* WORK TASK *
Copy out, exactly and with nothing else, the stretch of lines that starts at the line containing "Output key: every" and finishes at the end of the data.

Stored data entries
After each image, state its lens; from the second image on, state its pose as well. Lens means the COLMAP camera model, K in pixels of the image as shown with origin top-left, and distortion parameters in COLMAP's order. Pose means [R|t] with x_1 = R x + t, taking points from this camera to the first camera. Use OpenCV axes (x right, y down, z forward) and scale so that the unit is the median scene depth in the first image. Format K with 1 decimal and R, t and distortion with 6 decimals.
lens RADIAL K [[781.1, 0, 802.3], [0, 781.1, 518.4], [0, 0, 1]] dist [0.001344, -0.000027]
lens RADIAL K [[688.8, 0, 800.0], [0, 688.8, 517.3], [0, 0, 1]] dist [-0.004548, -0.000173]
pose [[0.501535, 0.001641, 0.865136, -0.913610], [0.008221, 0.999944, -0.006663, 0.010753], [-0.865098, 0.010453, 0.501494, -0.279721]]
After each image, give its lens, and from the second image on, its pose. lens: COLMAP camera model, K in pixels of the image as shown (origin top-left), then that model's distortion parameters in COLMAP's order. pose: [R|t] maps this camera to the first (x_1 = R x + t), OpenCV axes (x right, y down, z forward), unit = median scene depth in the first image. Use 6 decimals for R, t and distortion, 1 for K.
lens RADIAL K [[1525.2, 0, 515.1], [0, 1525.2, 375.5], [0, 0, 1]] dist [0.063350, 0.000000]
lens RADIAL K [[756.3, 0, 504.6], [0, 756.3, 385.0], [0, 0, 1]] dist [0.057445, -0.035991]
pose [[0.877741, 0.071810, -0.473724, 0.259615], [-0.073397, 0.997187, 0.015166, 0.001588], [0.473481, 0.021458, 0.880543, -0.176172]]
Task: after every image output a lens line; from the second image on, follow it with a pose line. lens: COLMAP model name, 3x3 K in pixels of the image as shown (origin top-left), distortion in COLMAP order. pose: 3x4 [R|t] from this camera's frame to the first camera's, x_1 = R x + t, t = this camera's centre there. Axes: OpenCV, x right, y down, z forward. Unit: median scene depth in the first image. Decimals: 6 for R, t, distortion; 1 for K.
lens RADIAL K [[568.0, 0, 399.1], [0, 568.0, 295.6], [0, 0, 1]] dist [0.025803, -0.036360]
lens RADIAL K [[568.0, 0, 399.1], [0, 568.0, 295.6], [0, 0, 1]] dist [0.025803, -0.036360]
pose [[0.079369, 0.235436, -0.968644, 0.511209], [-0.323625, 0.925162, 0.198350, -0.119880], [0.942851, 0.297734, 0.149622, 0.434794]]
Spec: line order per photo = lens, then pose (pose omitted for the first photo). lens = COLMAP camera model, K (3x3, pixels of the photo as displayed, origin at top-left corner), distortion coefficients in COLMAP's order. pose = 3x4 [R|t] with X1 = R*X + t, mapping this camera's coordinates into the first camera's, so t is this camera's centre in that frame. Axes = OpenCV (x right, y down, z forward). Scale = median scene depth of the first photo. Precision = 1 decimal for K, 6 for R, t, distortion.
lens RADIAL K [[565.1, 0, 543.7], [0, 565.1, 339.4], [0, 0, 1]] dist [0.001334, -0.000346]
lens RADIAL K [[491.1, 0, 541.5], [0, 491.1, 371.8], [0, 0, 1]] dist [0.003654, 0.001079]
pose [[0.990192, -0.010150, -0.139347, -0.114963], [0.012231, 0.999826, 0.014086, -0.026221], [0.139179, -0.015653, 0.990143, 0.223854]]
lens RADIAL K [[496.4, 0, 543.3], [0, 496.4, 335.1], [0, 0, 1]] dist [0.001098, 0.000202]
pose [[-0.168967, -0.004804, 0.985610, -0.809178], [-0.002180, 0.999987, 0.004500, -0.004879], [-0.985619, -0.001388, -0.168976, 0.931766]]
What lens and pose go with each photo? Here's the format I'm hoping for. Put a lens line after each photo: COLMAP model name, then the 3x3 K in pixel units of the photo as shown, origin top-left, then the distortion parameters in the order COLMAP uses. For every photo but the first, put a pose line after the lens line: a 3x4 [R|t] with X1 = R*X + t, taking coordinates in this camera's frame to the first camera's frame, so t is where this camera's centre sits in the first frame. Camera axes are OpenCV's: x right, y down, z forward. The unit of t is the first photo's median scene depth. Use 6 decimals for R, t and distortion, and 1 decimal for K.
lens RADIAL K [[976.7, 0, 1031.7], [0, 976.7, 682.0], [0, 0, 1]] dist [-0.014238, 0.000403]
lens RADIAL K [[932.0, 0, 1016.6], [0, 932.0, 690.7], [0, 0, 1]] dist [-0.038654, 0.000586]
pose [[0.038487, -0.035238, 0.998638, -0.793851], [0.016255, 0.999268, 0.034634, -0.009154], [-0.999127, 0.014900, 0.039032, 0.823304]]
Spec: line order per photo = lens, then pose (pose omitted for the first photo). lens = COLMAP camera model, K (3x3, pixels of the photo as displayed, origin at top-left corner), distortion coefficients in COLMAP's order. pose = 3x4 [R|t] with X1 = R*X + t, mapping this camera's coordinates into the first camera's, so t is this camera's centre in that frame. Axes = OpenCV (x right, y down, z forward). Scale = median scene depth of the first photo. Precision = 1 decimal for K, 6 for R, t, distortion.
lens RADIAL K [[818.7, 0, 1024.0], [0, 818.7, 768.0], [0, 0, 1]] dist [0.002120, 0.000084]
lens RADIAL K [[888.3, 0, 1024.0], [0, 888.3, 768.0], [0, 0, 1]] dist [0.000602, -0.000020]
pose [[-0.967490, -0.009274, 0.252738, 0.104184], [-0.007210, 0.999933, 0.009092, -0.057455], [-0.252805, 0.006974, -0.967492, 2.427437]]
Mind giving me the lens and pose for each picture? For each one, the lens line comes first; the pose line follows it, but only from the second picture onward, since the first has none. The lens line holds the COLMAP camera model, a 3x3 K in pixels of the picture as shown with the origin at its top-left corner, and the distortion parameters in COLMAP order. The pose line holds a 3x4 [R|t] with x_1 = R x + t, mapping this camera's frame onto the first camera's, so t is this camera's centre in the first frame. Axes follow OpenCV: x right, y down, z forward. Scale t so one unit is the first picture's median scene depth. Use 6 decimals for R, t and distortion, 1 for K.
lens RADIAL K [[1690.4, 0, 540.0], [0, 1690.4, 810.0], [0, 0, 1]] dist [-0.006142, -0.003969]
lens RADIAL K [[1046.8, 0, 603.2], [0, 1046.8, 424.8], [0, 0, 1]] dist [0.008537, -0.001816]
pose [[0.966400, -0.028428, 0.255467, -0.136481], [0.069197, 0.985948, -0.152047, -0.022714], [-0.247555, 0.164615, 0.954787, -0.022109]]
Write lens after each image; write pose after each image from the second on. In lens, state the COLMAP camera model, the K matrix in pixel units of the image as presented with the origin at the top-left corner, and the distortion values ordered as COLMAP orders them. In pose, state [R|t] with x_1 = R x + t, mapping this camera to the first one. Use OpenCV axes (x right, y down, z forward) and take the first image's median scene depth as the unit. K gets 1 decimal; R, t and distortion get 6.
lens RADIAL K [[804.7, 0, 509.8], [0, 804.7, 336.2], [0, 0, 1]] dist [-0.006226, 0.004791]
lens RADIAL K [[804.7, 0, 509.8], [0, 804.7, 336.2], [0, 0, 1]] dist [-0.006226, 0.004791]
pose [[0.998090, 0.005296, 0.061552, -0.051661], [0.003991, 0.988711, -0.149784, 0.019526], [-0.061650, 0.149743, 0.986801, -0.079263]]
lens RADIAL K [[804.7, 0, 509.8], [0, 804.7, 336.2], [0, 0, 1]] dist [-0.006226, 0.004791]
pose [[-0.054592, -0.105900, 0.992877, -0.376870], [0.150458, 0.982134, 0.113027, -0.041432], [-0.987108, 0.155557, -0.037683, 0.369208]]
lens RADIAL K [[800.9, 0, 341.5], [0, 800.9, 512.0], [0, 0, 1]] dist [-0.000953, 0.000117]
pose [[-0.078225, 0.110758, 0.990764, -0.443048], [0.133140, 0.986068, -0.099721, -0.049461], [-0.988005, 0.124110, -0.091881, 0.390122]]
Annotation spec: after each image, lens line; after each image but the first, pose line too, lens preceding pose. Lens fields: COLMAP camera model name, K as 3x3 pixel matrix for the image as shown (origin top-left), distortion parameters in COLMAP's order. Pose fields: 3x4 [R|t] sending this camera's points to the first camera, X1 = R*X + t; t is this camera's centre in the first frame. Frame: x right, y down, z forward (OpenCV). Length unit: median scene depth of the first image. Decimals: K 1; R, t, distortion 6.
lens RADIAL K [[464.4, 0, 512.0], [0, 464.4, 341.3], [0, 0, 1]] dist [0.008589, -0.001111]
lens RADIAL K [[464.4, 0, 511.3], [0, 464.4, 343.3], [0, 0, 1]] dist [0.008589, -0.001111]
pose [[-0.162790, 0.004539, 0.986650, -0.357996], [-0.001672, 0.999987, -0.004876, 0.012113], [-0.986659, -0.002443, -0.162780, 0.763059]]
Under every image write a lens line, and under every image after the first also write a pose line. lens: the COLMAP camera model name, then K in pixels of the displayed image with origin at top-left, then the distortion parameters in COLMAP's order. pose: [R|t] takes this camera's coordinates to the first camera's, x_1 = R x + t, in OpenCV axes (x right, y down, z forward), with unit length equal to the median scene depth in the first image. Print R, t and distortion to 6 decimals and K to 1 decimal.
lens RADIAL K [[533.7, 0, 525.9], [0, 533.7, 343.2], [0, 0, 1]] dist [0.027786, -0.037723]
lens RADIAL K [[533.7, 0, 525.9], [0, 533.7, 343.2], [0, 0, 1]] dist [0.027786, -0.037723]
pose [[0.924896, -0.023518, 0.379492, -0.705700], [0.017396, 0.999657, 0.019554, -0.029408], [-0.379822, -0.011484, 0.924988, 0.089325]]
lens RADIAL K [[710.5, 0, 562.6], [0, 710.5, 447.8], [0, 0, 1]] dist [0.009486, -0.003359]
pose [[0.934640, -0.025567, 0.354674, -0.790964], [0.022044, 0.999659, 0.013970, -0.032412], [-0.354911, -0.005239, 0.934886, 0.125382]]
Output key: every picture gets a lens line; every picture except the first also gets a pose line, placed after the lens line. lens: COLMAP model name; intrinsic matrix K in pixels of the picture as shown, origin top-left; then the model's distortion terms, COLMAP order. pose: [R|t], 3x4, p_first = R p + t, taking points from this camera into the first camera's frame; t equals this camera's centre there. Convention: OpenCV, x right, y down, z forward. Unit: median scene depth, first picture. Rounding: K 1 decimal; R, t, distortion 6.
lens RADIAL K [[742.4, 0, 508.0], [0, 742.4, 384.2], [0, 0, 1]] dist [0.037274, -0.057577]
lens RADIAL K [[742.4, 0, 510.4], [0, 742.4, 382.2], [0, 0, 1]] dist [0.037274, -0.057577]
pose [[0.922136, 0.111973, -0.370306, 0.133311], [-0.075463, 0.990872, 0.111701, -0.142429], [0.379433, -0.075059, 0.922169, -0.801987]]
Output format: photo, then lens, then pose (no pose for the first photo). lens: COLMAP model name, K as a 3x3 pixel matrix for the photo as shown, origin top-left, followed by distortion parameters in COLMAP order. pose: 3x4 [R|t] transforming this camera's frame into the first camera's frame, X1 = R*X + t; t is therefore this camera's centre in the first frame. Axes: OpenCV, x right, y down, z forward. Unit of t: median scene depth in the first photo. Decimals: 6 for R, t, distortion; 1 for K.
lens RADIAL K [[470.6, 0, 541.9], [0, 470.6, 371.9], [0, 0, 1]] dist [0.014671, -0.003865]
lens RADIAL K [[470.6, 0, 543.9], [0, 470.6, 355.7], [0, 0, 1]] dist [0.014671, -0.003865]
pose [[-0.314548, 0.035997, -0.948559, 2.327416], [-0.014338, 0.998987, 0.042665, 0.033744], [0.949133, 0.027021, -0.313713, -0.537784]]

* RESULT OF THE EXERCISE *
Output key: every picture gets a lens line; every picture except the first also gets a pose line, placed after the lens line. lens: COLMAP model name; intrinsic matrix K in pixels of the picture as shown, origin top-left; then the model's distortion terms, COLMAP order. pose: [R|t], 3x4, p_first = R p + t, taking points from this camera into the first camera's frame; t equals this camera's centre there. Convention: OpenCV, x right, y down, z forward. Unit: median scene depth, first picture. Rounding: K 1 decimal; R, t, distortion 6.
lens RADIAL K [[742.4, 0, 508.0], [0, 742.4, 384.2], [0, 0, 1]] dist [0.037274, -0.057577]
lens RADIAL K [[742.4, 0, 510.4], [0, 742.4, 382.2], [0, 0, 1]] dist [0.037274, -0.057577]
pose [[0.922136, 0.111973, -0.370306, 0.133311], [-0.075463, 0.990872, 0.111701, -0.142429], [0.379433, -0.075059, 0.922169, -0.801987]]
Output format: photo, then lens, then pose (no pose for the first photo). lens: COLMAP model name, K as a 3x3 pixel matrix for the photo as shown, origin top-left, followed by distortion parameters in COLMAP order. pose: 3x4 [R|t] transforming this camera's frame into the first camera's frame, X1 = R*X + t; t is therefore this camera's centre in the first frame. Axes: OpenCV, x right, y down, z forward. Unit of t: median scene depth in the first photo. Decimals: 6 for R, t, distortion; 1 for K.
lens RADIAL K [[470.6, 0, 541.9], [0, 470.6, 371.9], [0, 0, 1]] dist [0.014671, -0.003865]
lens RADIAL K [[470.6, 0, 543.9], [0, 470.6, 355.7], [0, 0, 1]] dist [0.014671, -0.003865]
pose [[-0.314548, 0.035997, -0.948559, 2.327416], [-0.014338, 0.998987, 0.042665, 0.033744], [0.949133, 0.027021, -0.313713, -0.537784]]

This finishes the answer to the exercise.